The Globe and Mail's Bill Curry reported last week that federal and provincial officials have completed negotiations and plan to unveil the details in the next few weeks.

The most important feature of the new agreement is a so-called negative list. Provinces will have to spell out what regulations and policies they want to exempt from the deal – areas where they want to keep barriers in place. Provinces, for example, may choose to continue doling out certain government contracts to local suppliers, but they'll have to be clear that is what they are doing.

In theory, everything not on the list would be free. Under the old agreement, only the areas specifically mentioned were liberalized.

Ottawa should clearly spell out how the new deal addresses the costs of interprovincial trade. Overall, internal trade barriers lower Canada's GDP by as much as $130-billion a year, or roughly 6 per cent of economic output, according to a 2016 report by the Senate committee on banking, trade and commerce, titled Tear Down These Walls.

There will be major gains. The provinces have made progress on opening their procurement markets and liberalizing beer and wine sales. There will also be an enhanced dispute resolution system.

But much of that penalty will likely remain in place.

Consumers are paying a steep price. Chicken can't easily cross between Quebec and New Brunswick. Quebec also sets a retail floor price for milk, prompting many Quebeckers to shop in Ontario, where prices are much lower.

A wave of protectionism around the world could further stall progress on internal trade in Canada.

Ottawa and the provinces felt the need to upgrade internal trade rules after years of neglect in part because of pressure from foreign trade deals. Ratification of the Canada-European Union Comprehensive Economic and Trade Agreement (CETA) in the coming month would have created an absurd situation in which foreign companies enjoyed better access to provincial contracts than Canadian suppliers.

CETA might be the last deal Canada signs for a while to liberalize trade.

Donald Trump's arrival in the White House is likely to usher in an era of greater protectionism – in North America and beyond.

The Trump administration has said it will not ratify the 12-country Trans Pacific Partnership and the deal is now effectively dead. Among the key concessions by Canada in the agreement were pledges to open more of its dairy and procurement markets to foreign competition.

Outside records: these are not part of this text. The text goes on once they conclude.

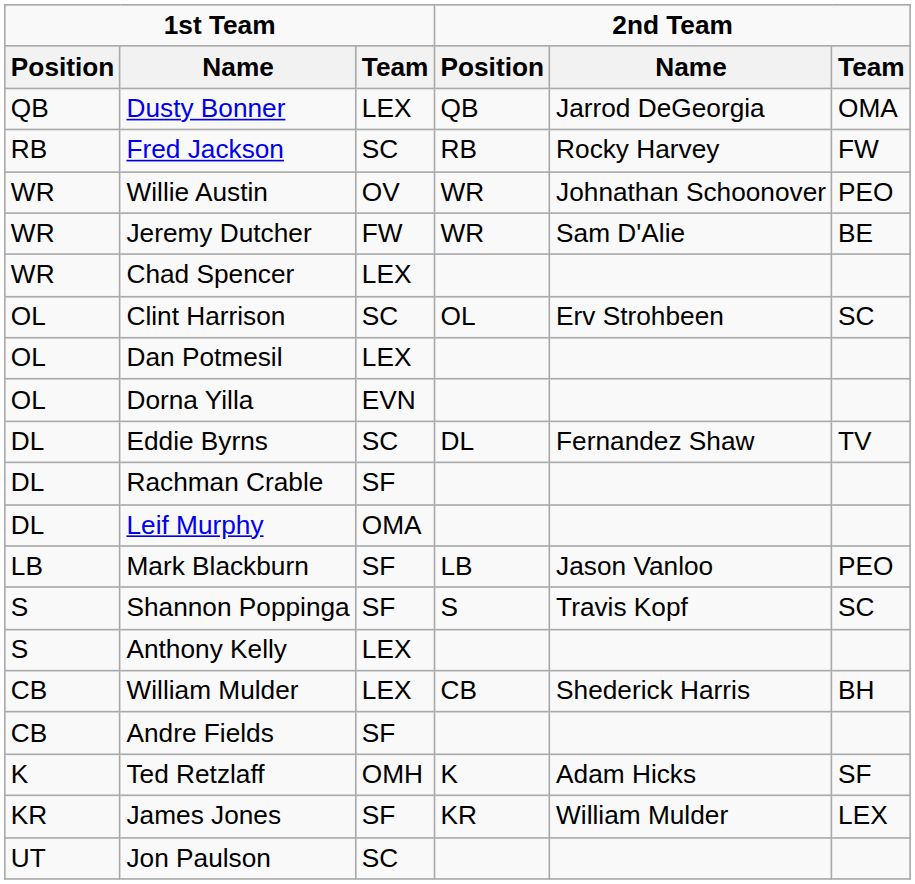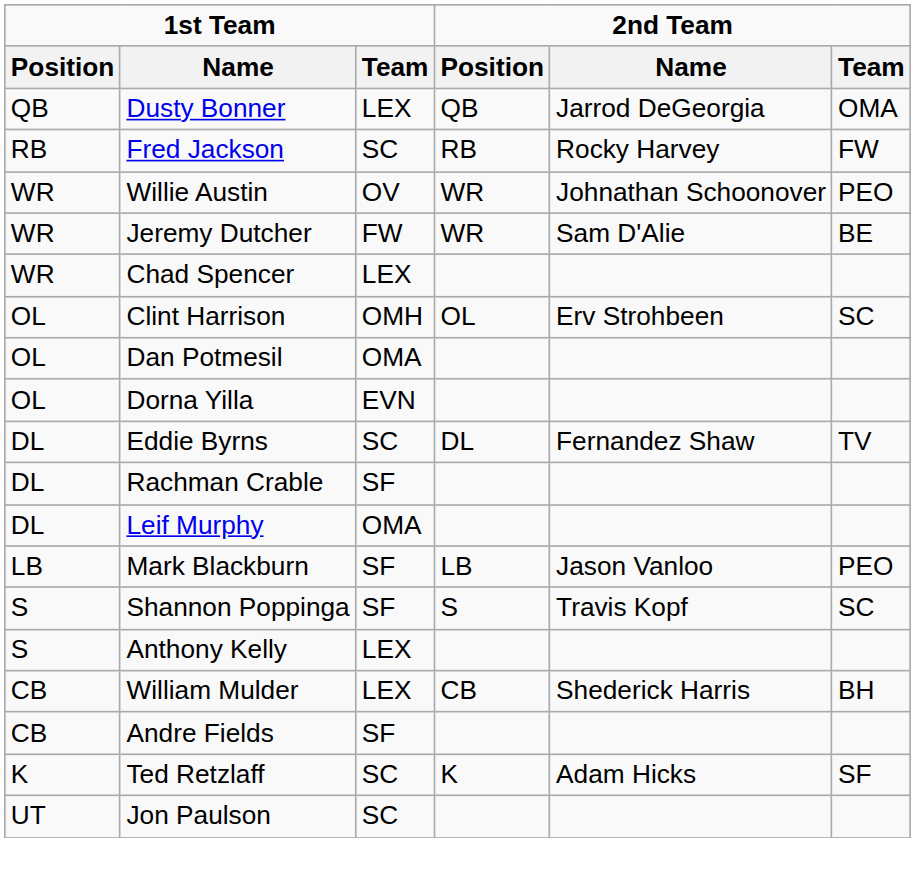Clint Harrison | 1st Team / Team: SC -> OMH
Dan Potmesil | 1st Team / Team: LEX -> OMA
Ted Retzlaff | 1st Team / Team: OMH -> SC
- row: KR | James Jones | SF | KR | William Mulder | LEX
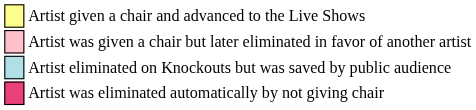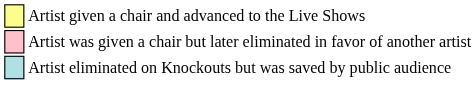- row: Artist was eliminated automatically by not giving chair
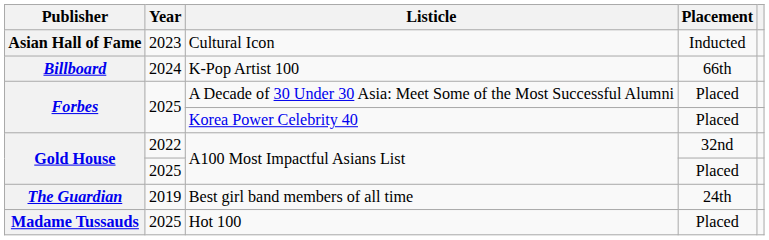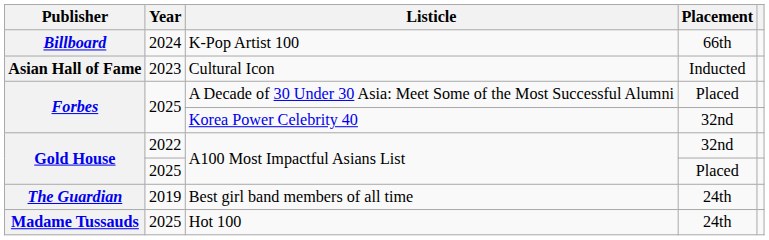rows swapped: Cultural Icon <-> K-Pop Artist 100
Korea Power Celebrity 40 | Placement: Placed -> 32nd
Hot 100 | Placement: Placed -> 24th
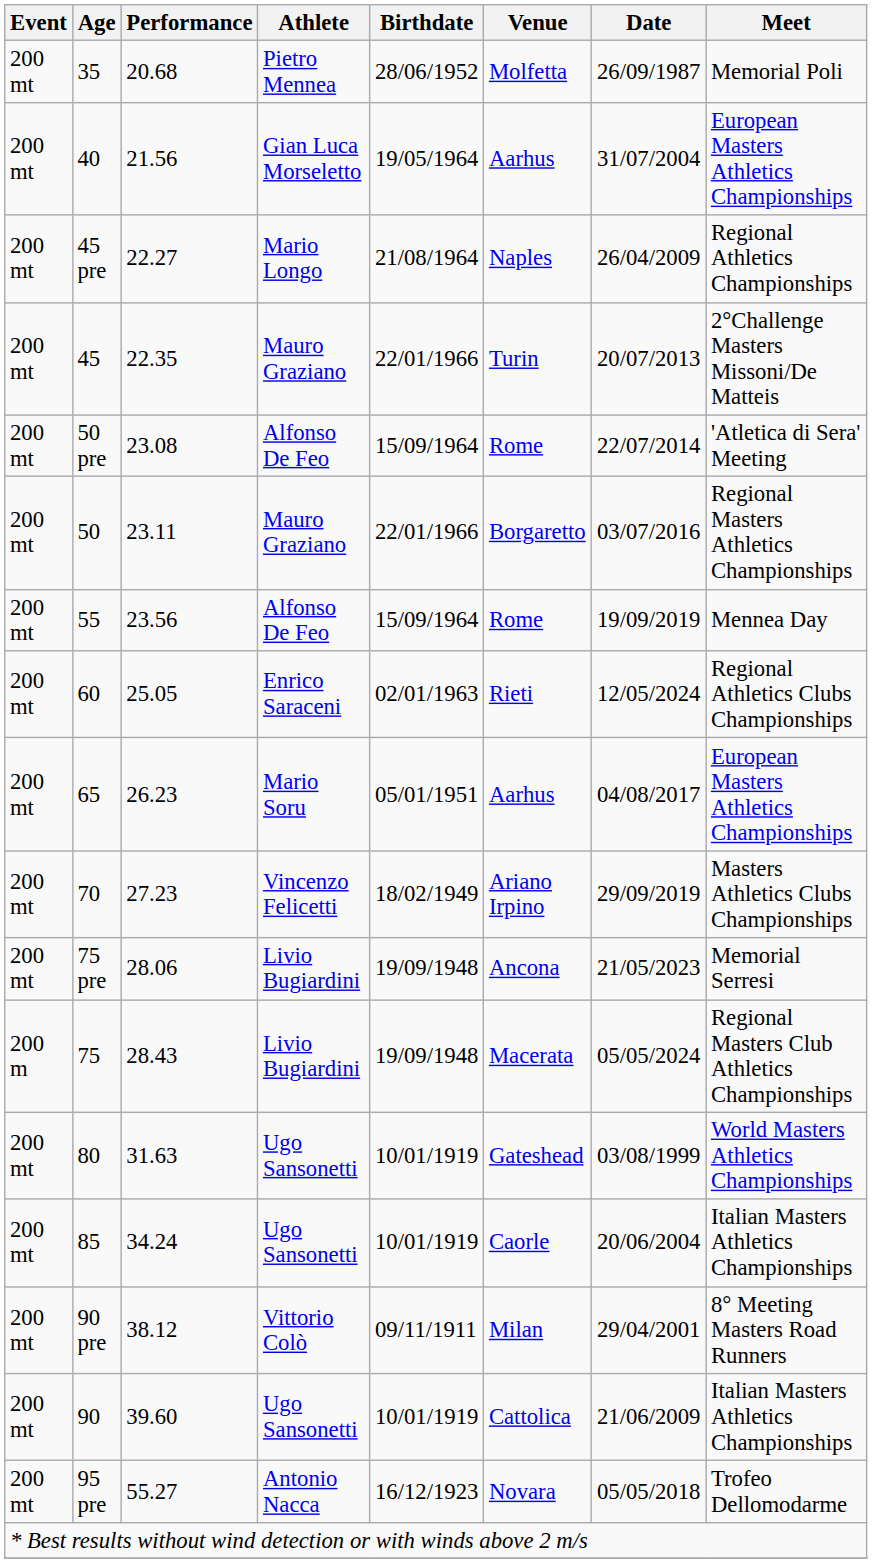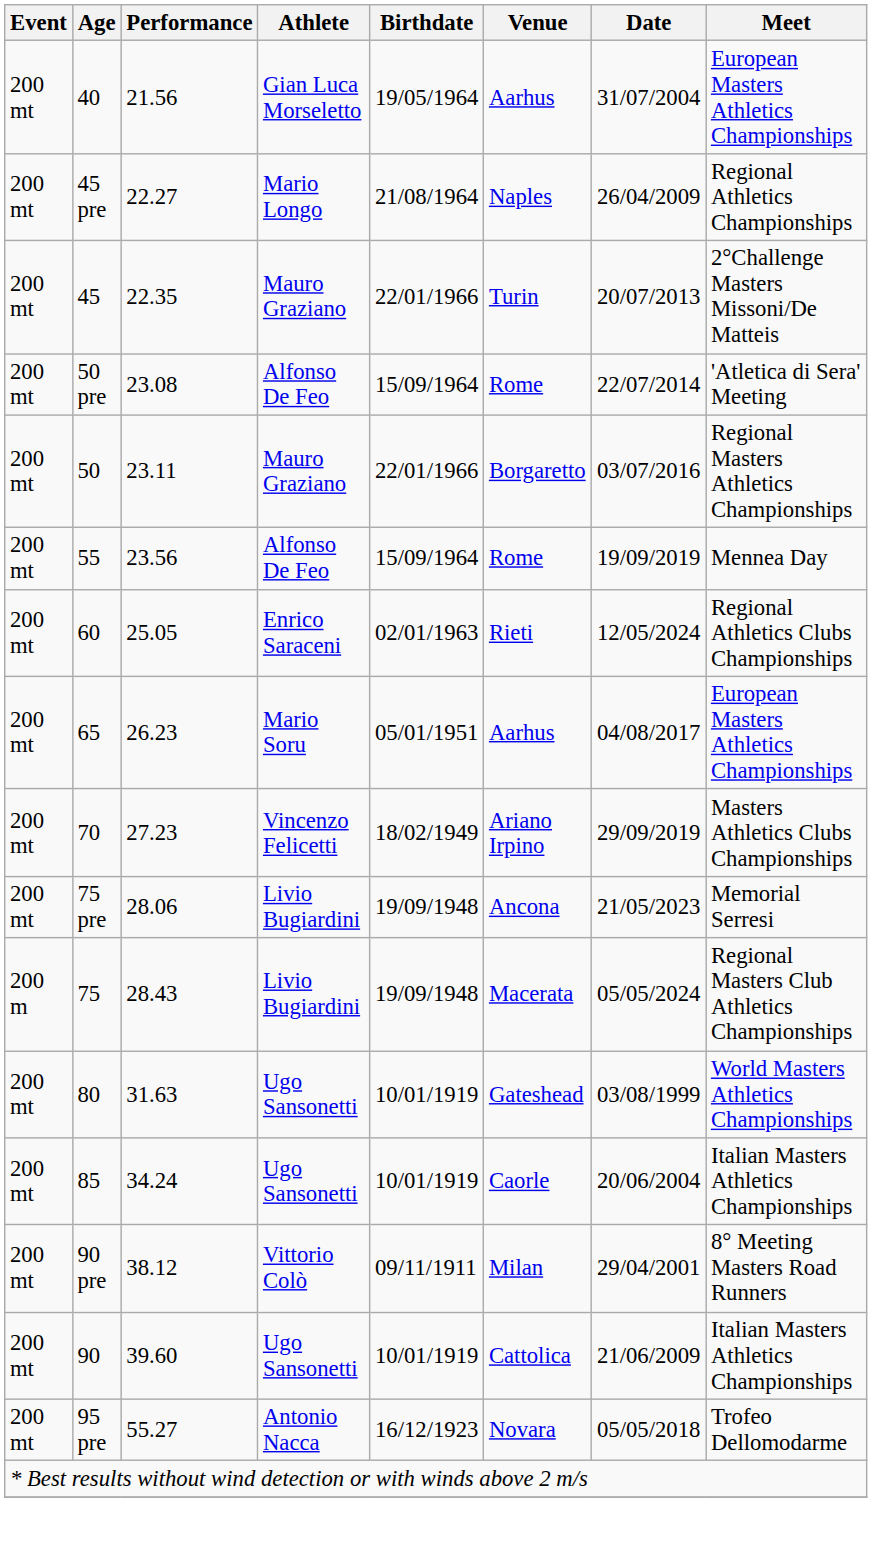- row: 200 mt | 35 | 20.68 | Pietro Mennea | 28/06/1952 | Molfetta | 26/09/1987 | Memorial Poli
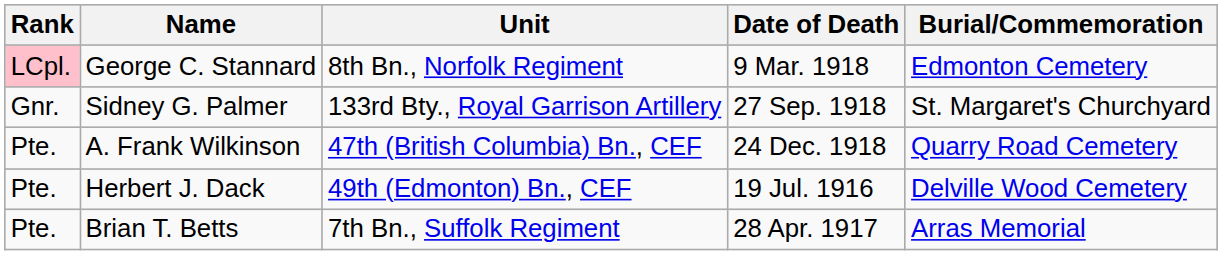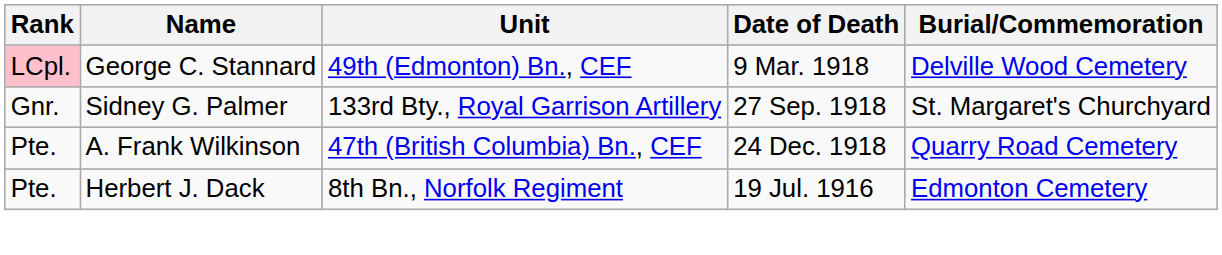George C. Stannard | Unit: 8th Bn., Norfolk Regiment -> 49th (Edmonton) Bn., CEF
George C. Stannard | Burial/Commemoration: Edmonton Cemetery -> Delville Wood Cemetery
Herbert J. Dack | Unit: 49th (Edmonton) Bn., CEF -> 8th Bn., Norfolk Regiment
Herbert J. Dack | Burial/Commemoration: Delville Wood Cemetery -> Edmonton Cemetery
- row: Pte. | Brian T. Betts | 7th Bn., Suffolk Regiment | 28 Apr. 1917 | Arras Memorial
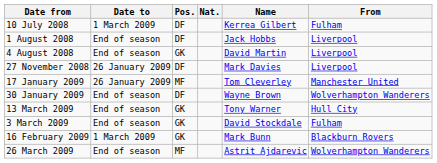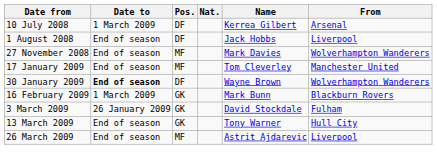10 July 2008 | From: Fulham -> Arsenal
- row: 4 August 2008 | End of season | GK | David Martin | Liverpool
27 November 2008 | Date to: 26 January 2009 -> End of season
27 November 2008 | Pos.: DF -> MF
27 November 2008 | From: Liverpool -> Wolverhampton Wanderers
17 January 2009 | Date to: 26 January 2009 -> End of season
30 January 2009 | Date to: normal -> bold
rows swapped: 16 February 2009 <-> 13 March 2009
3 March 2009 | Date to: End of season -> 26 January 2009
26 March 2009 | From: Wolverhampton Wanderers -> Liverpool
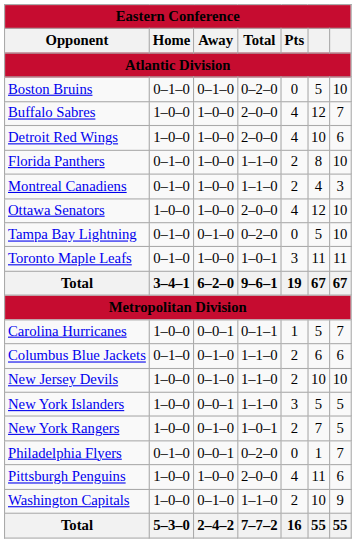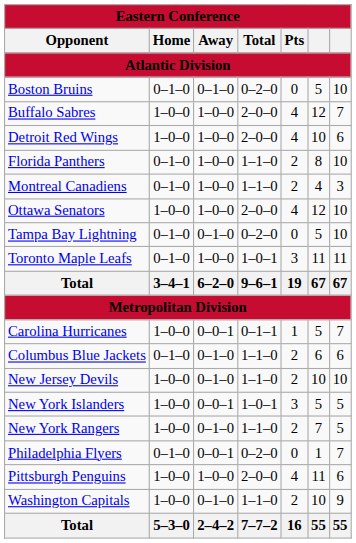New York Islanders | column 4: 1–1–0 -> 1–0–1
New York Rangers | column 4: 1–0–1 -> 1–1–0
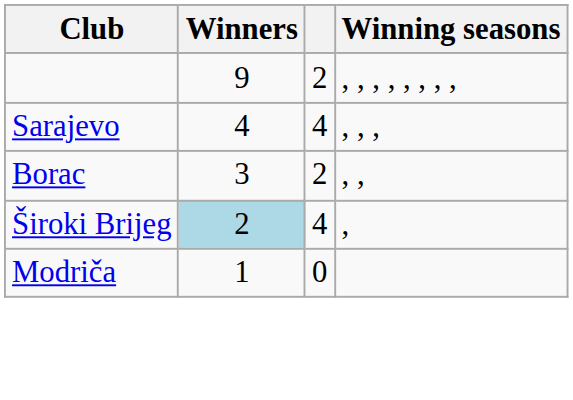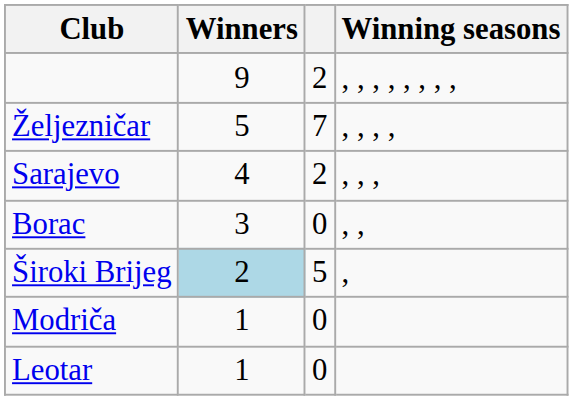+ row: Željezničar | 5 | 7 | , , , ,
Sarajevo | column 3: 4 -> 2
Borac | column 3: 2 -> 0
Široki Brijeg | column 3: 4 -> 5
+ row: Leotar | 1 | 0
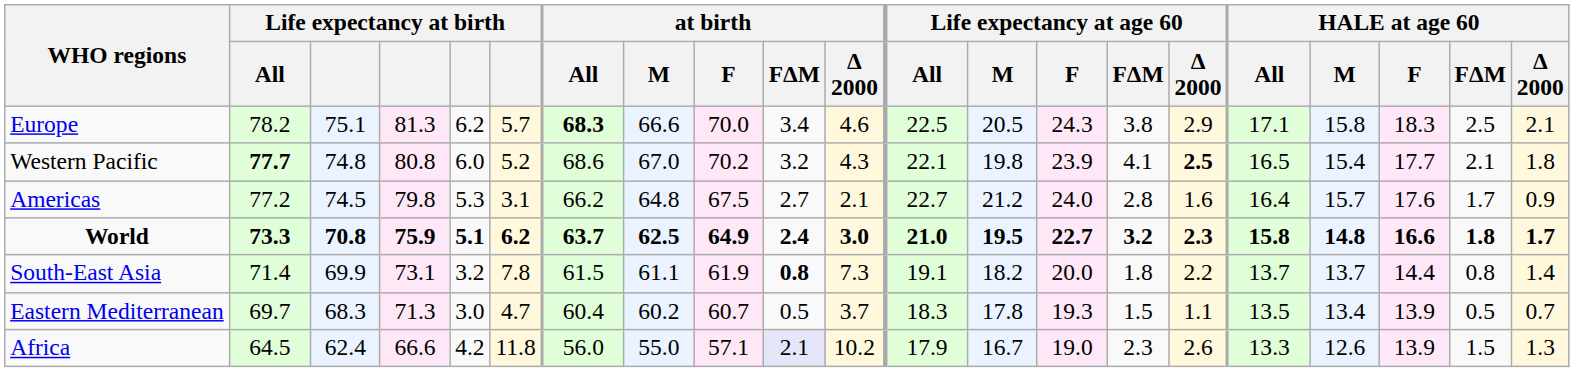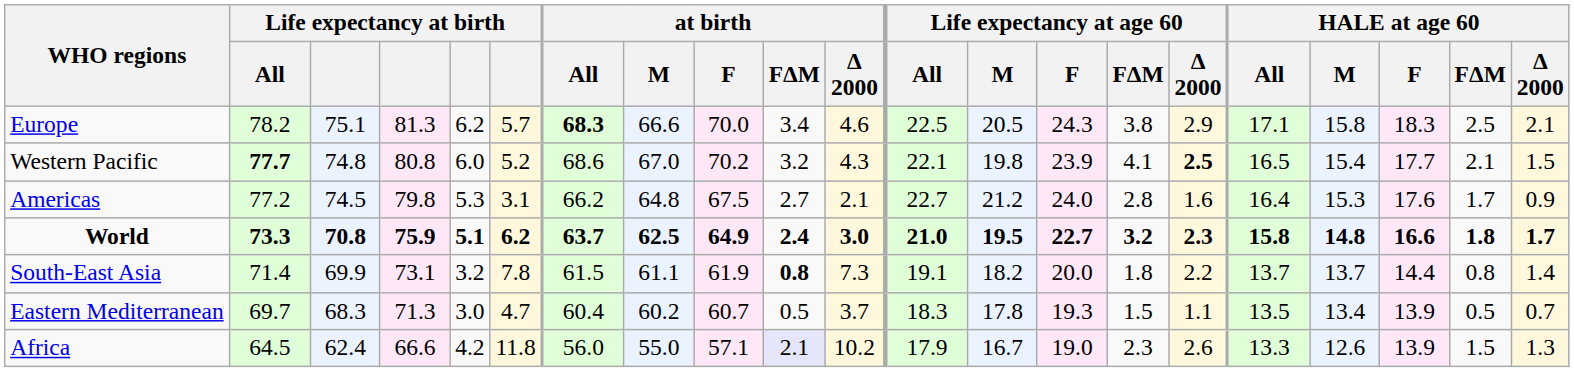Western Pacific | HALE at age 60 / Δ 2000: 1.8 -> 1.5
Americas | HALE at age 60 / M: 15.7 -> 15.3
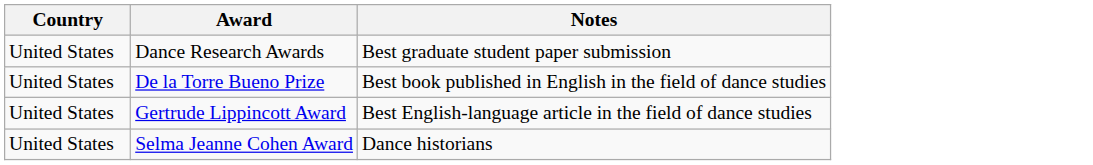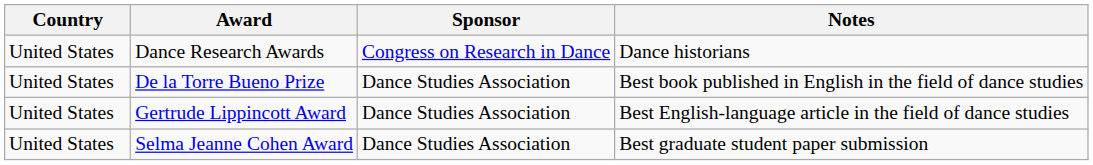+ column: Sponsor | Congress on Research in Dance | Dance Studies Association | Dance Studies Association | Dance Studies Association
Dance Research Awards | Notes: Best graduate student paper submission -> Dance historians
Selma Jeanne Cohen Award | Notes: Dance historians -> Best graduate student paper submission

With the TPP off the table for now, Ottawa and the provinces face less pressure to reform.

But Canada isn't entirely off the hook. The prospect of a renegotiation of the North American free-trade agreement could put many of these sensitive issues back in play. The United States could pressure Canada to make additional concessions to the supply-managed dairy and poultry sectors, even beyond what it offered in the TPP negotiations.

The good news is that Canada will soon have a mechanism to fix flaws in the economic union.